Extracted information below:
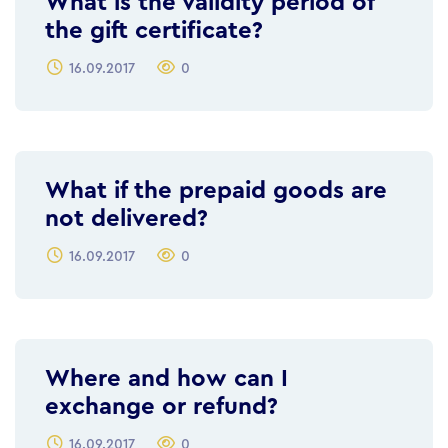
What is the validity period of
the gift certificate?
16.09.2017
0
What if the prepaid goods are
not delivered?
16.09.2017
0
Where and how can I
exchange or refund?
16.09.2017
0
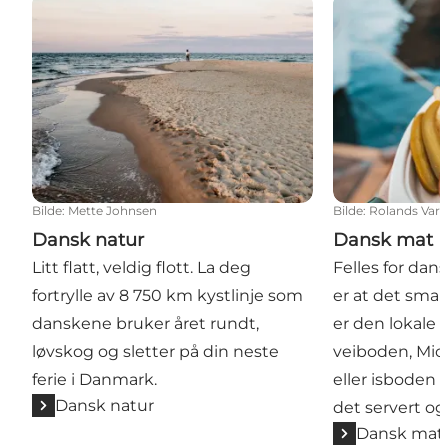
Dansk natur
Dansk mat
Bilde
:
Mette Johnsen
Bilde
:
Rolands Vars
Dansk natur
Dansk mat
Litt flatt, veldig flott. La deg
Felles for da
fortrylle av 8 750 km kystlinje som
er at det smak
danskene bruker året rundt,
er den lokale
løvskog og sletter på din neste
veiboden, Mic
ferie i Danmark.
eller isboden 
Dansk natur
det servert og
Dansk mat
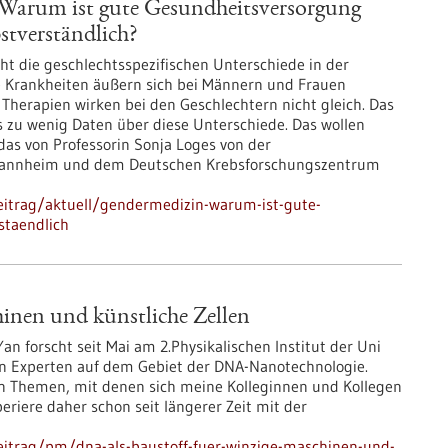
Warum ist gute Gesundheitsversorgung
bstverständlich?
ht die geschlechtsspezifischen Unterschiede in der
e Krankheiten äußern sich bei Männern und Frauen
Therapien wirken bei den Geschlechtern nicht gleich. Das
s zu wenig Daten über diese Unterschiede. Das wollen
as von Professorin Sonja Loges von der
Mannheim und dem Deutschen Krebsforschungszentrum
eitrag/aktuell/gendermedizin-warum-ist-gute-
staendlich
inen und künstliche Zellen
n forscht seit Mai am 2.Physikalischen Institut der Uni
nden Experten auf dem Gebiet der DNA-Nanotechnologie.
en Themen, mit denen sich meine Kolleginnen und Kollegen
periere daher schon seit längerer Zeit mit der
eitrag/pm/dna-als-baustoff-fuer-winzige-maschinen-und-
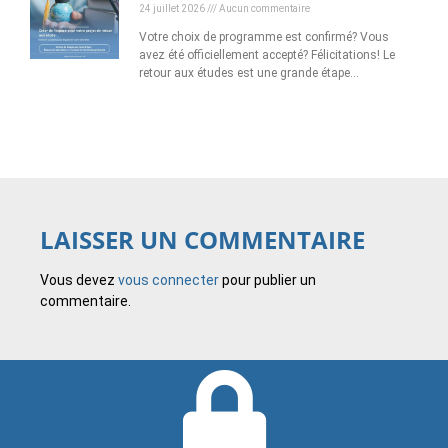
24 juillet 2026
Aucun commentaire
Votre choix de programme est confirmé? Vous
avez été officiellement accepté? Félicitations! Le
retour aux études est une grande étape…
LAISSER UN COMMENTAIRE
Vous devez
vous connecter
pour publier un
commentaire.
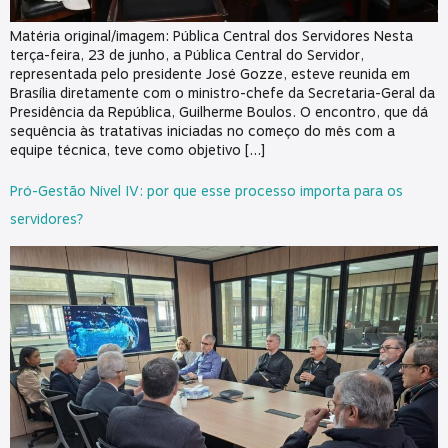
Matéria original/imagem: Pública Central dos Servidores Nesta
terça-feira, 23 de junho, a Pública Central do Servidor,
representada pelo presidente José Gozze, esteve reunida em
Brasília diretamente com o ministro-chefe da Secretaria-Geral da
Presidência da República, Guilherme Boulos. O encontro, que dá
sequência às tratativas iniciadas no começo do mês com a
equipe técnica, teve como objetivo […]
Pró-Gestão Nível IV: por que esse processo importa para os
servidores?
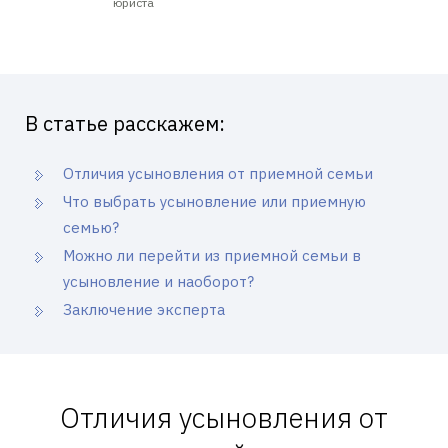
юриста
В статье расскажем:
Отличия усыновления от приемной семьи
Что выбрать усыновление или приемную
семью?
Можно ли перейти из приемной семьи в
усыновление и наоборот?
Заключение эксперта
Отличия усыновления от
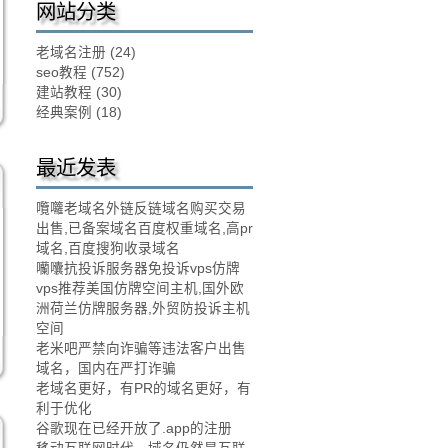
网站分类
老域名注册
(24)
seo教程
(752)
建站教程
(30)
经典案例
(18)
最近发表
囕囖老域名外链反链域名购买交易
出售,已备案域名百度权重域名,高pr
域名,百度搜狗收录域名
囒囔抗投诉服务器免投诉vps仿牌
vps推荐美国仿牌空间主机,国外欧
洲荷兰仿牌服务器,外贸防投诉主机
空间
老米吧严禁向诈骗等违法客户出售
域名，国内在严打诈骗
老域名更好，有PR的域名更好，有
利于优化
谷歌现在已经开放了.app的注册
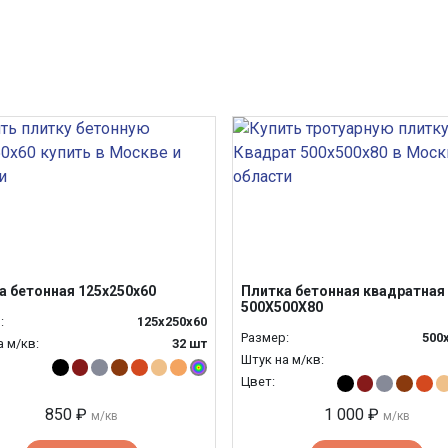
а бетонная 125х250х60
Плитка бетонная квадратная
500Х500Х80
:
125х250х60
Размер:
500
а м/кв:
32 шт
Штук на м/кв:
Цвет:
850 ₽
1 000 ₽
м/кв
м/кв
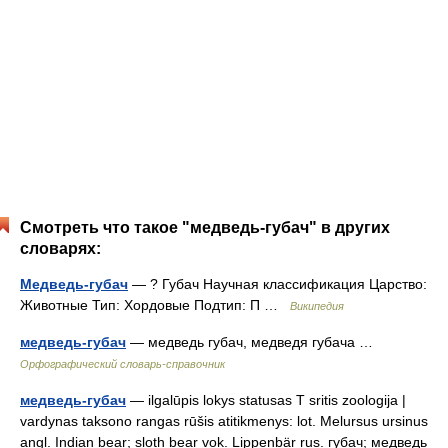
Смотреть что такое "медведь-губач" в других
словарях:
Медведь-губач
— ? Губач Научная классификация Царство:
Животные Тип: Хордовые Подтип: П …
Википедия
медведь-губач
— медведь губач, медведя губача …
Орфографический словарь-справочник
медведь-губач
— ilgalūpis lokys statusas T sritis zoologija |
vardynas taksono rangas rūšis atitikmenys: lot. Melursus ursinus
angl. Indian bear; sloth bear vok. Lippenbär rus. губач; медведь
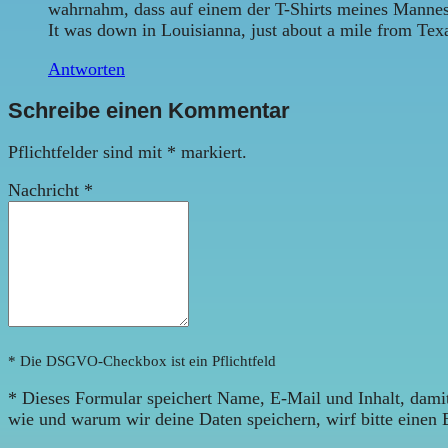
wahrnahm, dass auf einem der T-Shirts meines Mannes 
It was down in Louisianna, just about a mile from T
Antworten
Schreibe einen Kommentar
Pflichtfelder sind mit
*
markiert.
Nachricht
*
* Die DSGVO-Checkbox ist ein Pflichtfeld
*
Dieses Formular speichert Name, E-Mail und Inhalt, damit
wie und warum wir deine Daten speichern, wirf bitte einen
End of Extracted information.
* _Your objective_
Your output must match the records word for word, apart from the images, which are left out.

* _Answer section_
What is the validity period of
the gift certificate?
16.09.2017
0
What if the prepaid goods are
not delivered?
16.09.2017
0
Where and how can I
exchange or refund?
16.09.2017
0
Dansk natur
Dansk mat
Bilde
:
Mette Johnsen
Bilde
:
Rolands Vars
Dansk natur
Dansk mat
Litt flatt, veldig flott. La deg
Felles for da
fortrylle av 8 750 km kystlinje som
er at det smak
danskene bruker året rundt,
er den lokale
løvskog og sletter på din neste
veiboden, Mic
ferie i Danmark.
eller isboden 
Dansk natur
det servert og
Dansk mat
Warum ist gute Gesundheitsversorgung
bstverständlich?
ht die geschlechtsspezifischen Unterschiede in der
e Krankheiten äußern sich bei Männern und Frauen
Therapien wirken bei den Geschlechtern nicht gleich. Das
s zu wenig Daten über diese Unterschiede. Das wollen
as von Professorin Sonja Loges von der
Mannheim und dem Deutschen Krebsforschungszentrum
eitrag/aktuell/gendermedizin-warum-ist-gute-
staendlich
inen und künstliche Zellen
n forscht seit Mai am 2.Physikalischen Institut der Uni
nden Experten auf dem Gebiet der DNA-Nanotechnologie.
en Themen, mit denen sich meine Kolleginnen und Kollegen
periere daher schon seit längerer Zeit mit der
eitrag/pm/dna-als-baustoff-fuer-winzige-maschinen-und-
24 juillet 2026
Aucun commentaire
Votre choix de programme est confirmé? Vous
avez été officiellement accepté? Félicitations! Le
retour aux études est une grande étape…
LAISSER UN COMMENTAIRE
Vous devez
vous connecter
pour publier un
commentaire.
Matéria original/imagem: Pública Central dos Servidores Nesta
terça-feira, 23 de junho, a Pública Central do Servidor,
representada pelo presidente José Gozze, esteve reunida em
Brasília diretamente com o ministro-chefe da Secretaria-Geral da
Presidência da República, Guilherme Boulos. O encontro, que dá
sequência às tratativas iniciadas no começo do mês com a
equipe técnica, teve como objetivo […]
Pró-Gestão Nível IV: por que esse processo importa para os
servidores?
юриста
В статье расскажем:
Отличия усыновления от приемной семьи
Что выбрать усыновление или приемную
семью?
Можно ли перейти из приемной семьи в
усыновление и наоборот?
Заключение эксперта
Отличия усыновления от
网站分类
老域名注册
(24)
seo教程
(752)
建站教程
(30)
经典案例
(18)
最近发表
囕囖老域名外链反链域名购买交易
出售,已备案域名百度权重域名,高pr
域名,百度搜狗收录域名
囒囔抗投诉服务器免投诉vps仿牌
vps推荐美国仿牌空间主机,国外欧
洲荷兰仿牌服务器,外贸防投诉主机
空间
老米吧严禁向诈骗等违法客户出售
域名，国内在严打诈骗
老域名更好，有PR的域名更好，有
利于优化
谷歌现在已经开放了.app的注册
а бетонная 125х250х60
Плитка бетонная квадратная
500Х500Х80
:
125х250х60
Размер:
500
а м/кв:
32 шт
Штук на м/кв:
Цвет:
850 ₽
1 000 ₽
м/кв
м/кв
Смотреть что такое "медведь-губач" в других
словарях:
Медведь-губач
— ? Губач Научная классификация Царство:
Животные Тип: Хордовые Подтип: П …
Википедия
медведь-губач
— медведь губач, медведя губача …
Орфографический словарь-справочник
медведь-губач
— ilgalūpis lokys statusas T sritis zoologija |
vardynas taksono rangas rūšis atitikmenys: lot. Melursus ursinus
angl. Indian bear; sloth bear vok. Lippenbär rus. губач; медведь
wahrnahm, dass auf einem der T-Shirts meines Mannes 
It was down in Louisianna, just about a mile from T
Antworten
Schreibe einen Kommentar
Pflichtfelder sind mit
*
markiert.
Nachricht
*
* Die DSGVO-Checkbox ist ein Pflichtfeld
*
Dieses Formular speichert Name, E-Mail und Inhalt, damit
wie und warum wir deine Daten speichern, wirf bitte einen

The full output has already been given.